The first task reads a file from the object store, shuffles the data, saves to local disk, and passes the path to the next task.
@task()
def task_read_and_shuffle_file(input_file: FlyteFile) -> FlyteFile:
"""
Reads the input file as a DataFrame, shuffles the rows, and writes the shuffled DataFrame to a new file.
"""
input_file.download()
df = pd.read_csv(input_file.path)
# Shuffle the DataFrame rows
shuffled_df = df.sample(frac=1).reset_index(drop=True)
output_file_path = "data_shuffle.csv"
shuffled_df.to_csv(output_file_path, index=False)

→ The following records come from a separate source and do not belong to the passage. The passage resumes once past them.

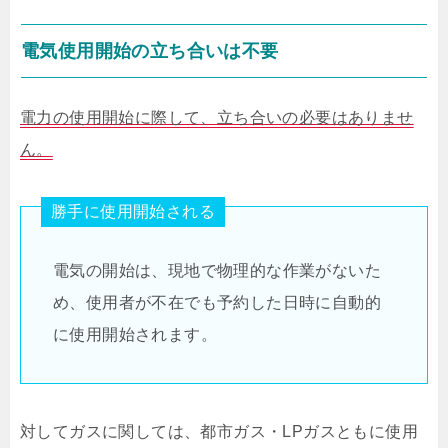
電気使用開始の立ち合いは不要
電力の使用開始に際して、立ち合いの必要はありませ
ん。
勝手に使用開始される
電気の開始は、現地で物理的な作業がないた
め、使用者が不在でも予約した日時に自動的
に使用開始されます。
対してガスに関しては、都市ガス・LPガスともに使用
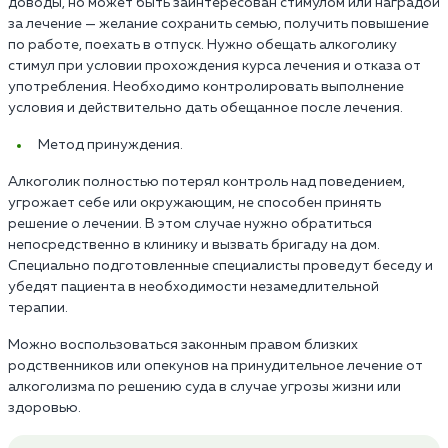
доводы, но может быть заинтересован стимулом или наградой
за лечение — желание сохранить семью, получить повышение
по работе, поехать в отпуск. Нужно обещать алкоголику
стимул при условии прохождения курса лечения и отказа от
употребления. Необходимо контролировать выполнение
условия и действительно дать обещанное после лечения.
Метод принуждения.
Алкоголик полностью потерял контроль над поведением,
угрожает себе или окружающим, не способен принять
решение о лечении. В этом случае нужно обратиться
непосредственно в клинику и вызвать бригаду на дом.
Специально подготовленные специалисты проведут беседу и
убедят пациента в необходимости незамедлительной
терапии.
Можно воспользоваться законным правом близких
родственников или опекунов на принудительное лечение от
алкоголизма по решению суда в случае угрозы жизни или
здоровью.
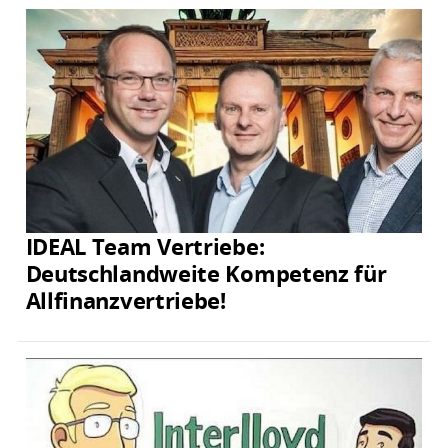
IDEAL Team Vertriebe:
Deutschlandweite Kompetenz für
Allfinanzvertriebe!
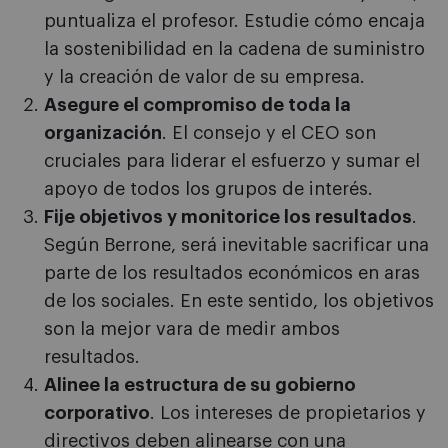
puntualiza el profesor. Estudie cómo encaja
la sostenibilidad en la cadena de suministro
y la creación de valor de su empresa.
Asegure el compromiso de toda la
organización
. El consejo y el CEO son
cruciales para liderar el esfuerzo y sumar el
apoyo de todos los grupos de interés.
Fije objetivos y monitorice los resultados
.
Según Berrone, será inevitable sacrificar una
parte de los resultados económicos en aras
de los sociales. En este sentido, los objetivos
son la mejor vara de medir ambos
resultados.
Alinee la estructura de su gobierno
corporativo
. Los intereses de propietarios y
directivos deben alinearse con una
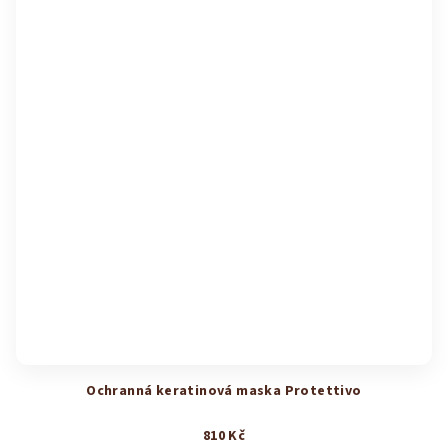
Ochranná keratinová maska Protettivo
810 Kč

return FlyteFile(output_file_path)
...
The second task reads the file from the previous task, removes a column, saves to local disk, and returns the path.
@task()
def task_remove_column(input_file: FlyteFile, column_name: str) -> FlyteFile:
"""
Reads the input file as a DataFrame, removes a specified column, and outputs it as a new file.
"""
input_file.download()
df = pd.read_csv(input_file.path)
# remove column
if column_name in df.columns:
df = df.drop(columns=[column_name])
output_file_path = "data_finished.csv"
df.to_csv(output_file_path, index=False)
return FlyteFile(output_file_path)
...
And here is the workflow:
@workflow
def wf() -> FlyteFile:
existed_file = FlyteFile("s3://custom-bucket/data.csv")
shuffled_file = task_read_and_shuffle_file(input_file=existed_file)
result_file = task_remove_column(input_file=shuffled_file, column_name="County")
return result_file
...
This example shows how to access an existing file in a MinIO bucket from the Flyte Sandbox and pass it between tasks with FlyteFile
.
When a workflow outputs a local file as a FlyteFile
, Flyte automatically uploads it to MinIO and provides an S3 URL for downstream tasks, no manual uploads needed. Take a look at the following:
First task output metadata:

Second task input metadata:

Bringing in Your Own Datastores for Raw Data#
Flytekit has a pluggable data persistence layer.
This is driven by PROTOCOL.
For example, it is theoretically possible to use S3 s3://
for metadata and GCS gcs://
for raw data. It is also possible to create your own protocol my_fs://
, to change how data is stored and accessed.
But for Metadata, the data should be accessible to Flyte control plane.
Data persistence is also pluggable. By default, it supports all major blob stores and uses an interface defined in Flytestdlib.
Deleting Raw Data in Your Own Datastores#
Flyte does not offer a direct function to delete raw data stored in external datastores like S3
or GCS
. However, you can manage deletion by configuring a lifecycle policy within your datastore service.
If caching is enabled in your Flyte task
, ensure that the max-cache-age
is set to be shorter than the lifecycle policy in your datastore to prevent potential data inconsistency issues.